Photo Credit: NASA's Goddard Space Flight Center/ Chris Smith (USRA)
Illustration depicting a Type I X-ray burst
NASA has detected a massive thermonuclear explosion coming from outer space, caused by a massive thermonuclear flash on the surface of a pulsar -- the crushed remains of a star that long ago exploded as a supernova.
The explosion released as much energy in 20 seconds as the Sun does in nearly 10 days.
NASA's Neutron Star Interior Composition Explorer (NICER) telescope on the International Space Station (ISS) detected a sudden spike of X-rays on August 20, reports the US space agency.
The X-ray burst, the brightest seen by NICER so far, came from an object named "J1808".
The observations reveal many phenomena that have never been seen together in a single burst.
In addition, the subsiding fireball briefly brightened again for reasons astronomers cannot yet explain.
"This burst was outstanding. We see a two-step change in brightness, which we think is caused by the ejection of separate layers from the pulsar surface, and other features that will help us decode the physics of these powerful events," said lead researcher Peter Bult, an astrophysicist at NASA's Goddard Space Flight Center in Maryland.
The detail NICER captured on this record-setting eruption will help astronomers fine-tune their understanding of the physical processes driving the thermonuclear flare-ups of it and other bursting pulsars.
"J1808" is located about 11,000 light-years away in the constellation Sagittarius.
It spins at a dizzying 401 rotations each second, and is one member of a binary system. Its companion is a brown dwarf, an object larger than a giant planet yet too small to be a star. A steady stream of hydrogen gas flows from the companion toward the neutron star, and it accumulates in a vast storage structure called an accretion disk.
Astronomers employ a concept called the "Eddington limit", named after English astrophysicist Sir Arthur Eddington, to describe the maximum radiation intensity a star can have before that radiation causes the star to expand.
This point depends strongly on the composition of the material lying above the emission source.

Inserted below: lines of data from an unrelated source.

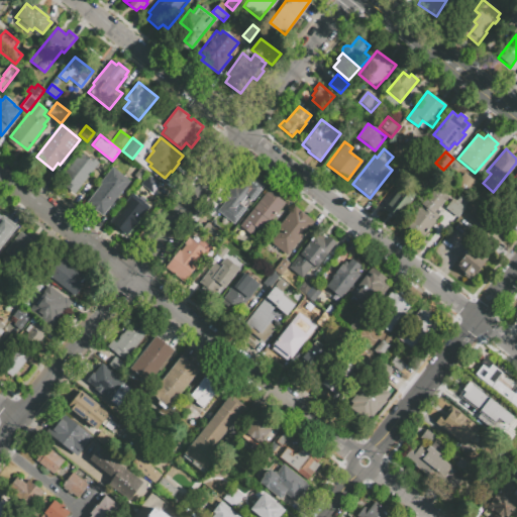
[(99,163),(74,194),(67,188),(70,184),(62,177),(81,152),(90,159),(91,157),(99,163)]
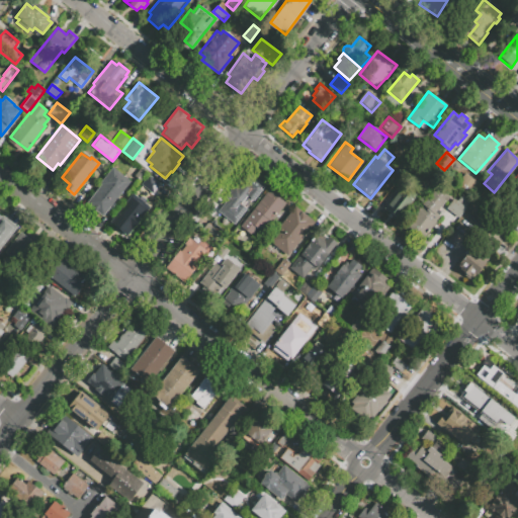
[(134,175),(142,166),(148,171),(141,180),(134,175)]
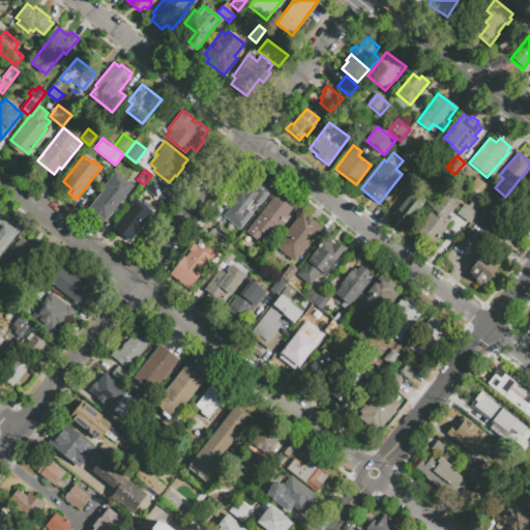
[(101,187),(115,171),(134,185),(105,221),(88,207),(102,188),(101,187)]
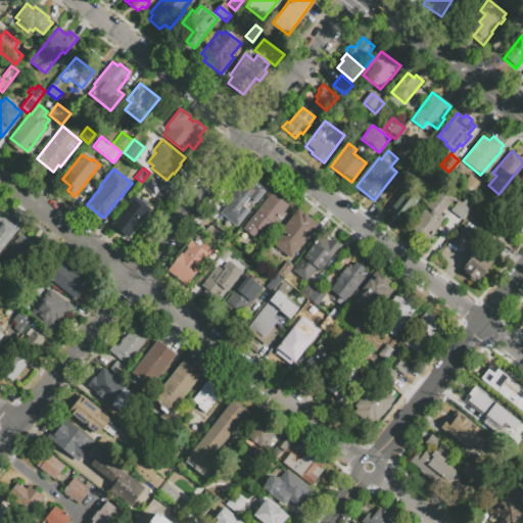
[(236,226),(268,187),(250,174),(240,188),(237,186),(226,200),(229,202),(220,214),(236,226)]
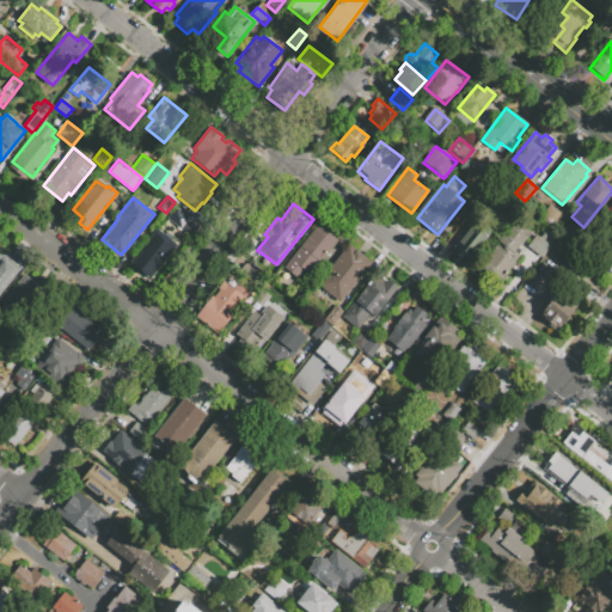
[(167,216),(176,206),(189,218),(181,227),(167,216)]
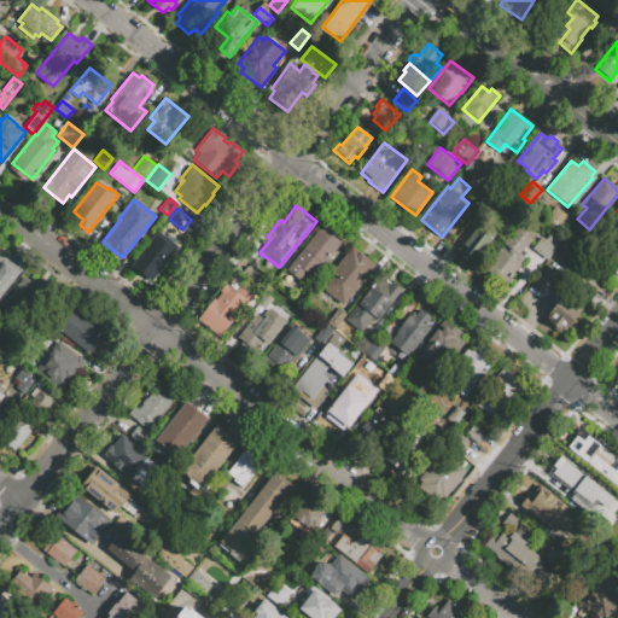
[(501,233),(477,263),(459,249),(483,219),(501,233)]
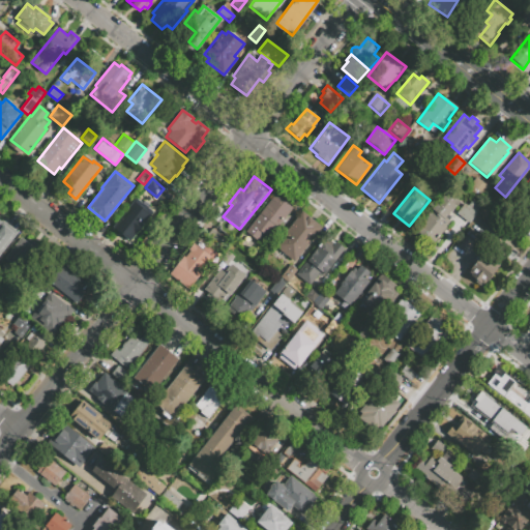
[(460,202),(457,206),(455,205),(445,217),(450,222),(431,246),(413,232),(446,192),(460,202)]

"Our study exploits this longstanding concept in a new way," said co-author Deepto Chakrabarty, a professor of physics at MIT.
"We are apparently seeing the Eddington limit for two different compositions in the same X-ray burst. This is a very powerful and direct way of following the nuclear burning reactions that underlie the event."
A paper describing the findings has been published by The Astrophysical Journal Letters.